:: Text extract ::

Published Letters: 4

  • Those are great but....

    [Read the article: Credit check]
    [Read more letters about this article: Here]

    How could you leave out "Get Smart"?

  • Thank you Cary!

    [Read the article: My married boyfriend's ditching me for Christmas]
    [Read more letters about this article: Here]

    Your letter wasn't intended to make me feel better, but it did. You see, I was the man in a similar scenario a few years ago. The details were a little different; I was still "technically married ;-)" and my partner wasn't. My daughter required my attention in the week spanning Christmas and New Years. I don't want to make it sound like it was an unwelcome obligation for me to see my daughter, for I wanted to. But the fact is there was something going on in her life at that moment, and she needed my help. Unlike the man in this story, I did think about my partner, did discuss it with her, and decided that it was best that she did not accompany me. My daughter was at the time, still struggling with my impending divorce, and it would have been damaging to our father/daughter relationship to bring my companion on the trip. I did discuss it with my companion and told her that while I would love it if she could come, it wasn't the best thing at that time, so I wanted to go alone. I did. My companion (who was the real love of my life) was hurt and told me that it made her feel like a second class citizen, and less important to me than my daughter. I understood how she felt. I love them both, but the well-being of my daughter took precedence for me in this case. It was not the end of our relationship. That came several months later for other reasons, but it was a blow to us from which we never fully recovered. I know that I made the right choice, but I've regretted it all the same. You made me feel better. So Thanks.

:: Entries provided ::
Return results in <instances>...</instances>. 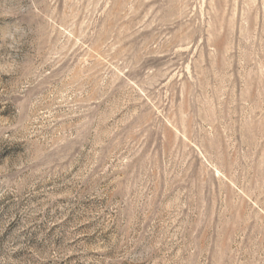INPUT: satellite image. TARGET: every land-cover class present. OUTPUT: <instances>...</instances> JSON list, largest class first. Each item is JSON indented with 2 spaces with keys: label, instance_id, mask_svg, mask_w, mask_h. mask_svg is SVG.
<instances>
[{
  "label": "rangeland",
  "instance_id": "1",
  "mask_svg": "<svg viewBox=\"0 0 264 264\" xmlns=\"http://www.w3.org/2000/svg\"><path fill=\"white\" fill-rule=\"evenodd\" d=\"M0 264H264V0H0Z\"/></svg>",
  "mask_w": 264,
  "mask_h": 264
}]
</instances>
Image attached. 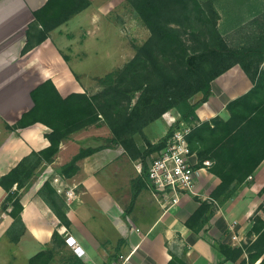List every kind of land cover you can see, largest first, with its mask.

:: Description of the task ::
Quote every line in the letters page that is enclosed in square brackets. The listing has no connection to the letters page.

:: Solution ::
- Read the article: Credit check
- Read more letters about this article: Here
- Read the article: My married boyfriend's ditching me for Christmas
- Read more letters about this article: Here